A group of rideshare drivers in California and the Service Employees International Union filed a lawsuit today alleging Proposition 22 violates California’s constitution. The goal of the suit is to overturn Prop 22, which classifies gig workers as independent contractors in California.
The suit, filed in California’s Supreme Court, argues Prop 22 makes it harder for the state’s legislature to create and enforce a workers’ compensation system for gig workers. It also argues Prop 22 violates the rule that limits ballot measures to a single issue, as well as unconstitutionally defines what would count as an amendment to the measure. As it stands today, Prop 22 requires a seven-eights legislative supermajority in order to amend the measure.
“Every day, rideshare drivers like me struggle to make ends meet because companies like Uber and Lyft prioritize corporate profits over our wellbeing,” Saori Okawa, a plaintiff in the case, said in a statement. “With Prop 22, they’re not just ignoring our health and safety — they’re discarding our state’s constitution. I’m joining this lawsuit because I know it’s up to the people we elect to make our laws, not wealthy executives who profit from our labor. I’m confident the court will see Prop 22 for the corporate power grab that it is, and that Prop 22 will live in infamy along with unconstitutional ballot measures like Prop 8 and Prop 187.”

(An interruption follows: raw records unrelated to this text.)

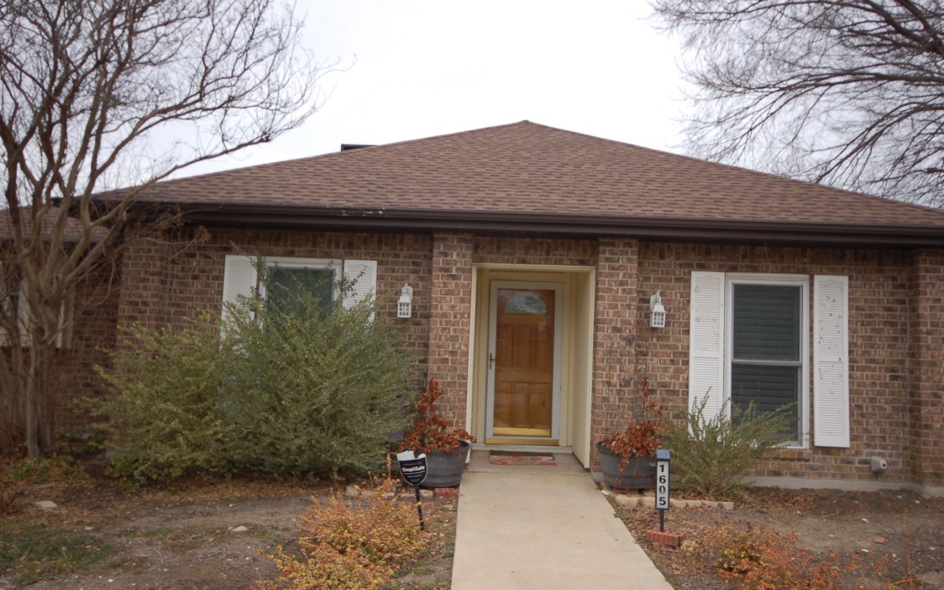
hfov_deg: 61.2
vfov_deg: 40.6
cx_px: 467
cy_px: 284
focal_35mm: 31
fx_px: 797
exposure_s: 1/250
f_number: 8
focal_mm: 20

This suit is the latest in a long battle between gig workers and tech companies. Meanwhile, Uber and Lyft have their eyes on pursuing Prop 22-like legislation elsewhere. Given Uber and Lyft’s anti-gig-workers-as-employees stance, it came as no surprise when Uber and Lyft separately said they would pursue similar legislation in other parts of the country and the world.
Uber, Lyft and DoorDash were not immediately available for comment.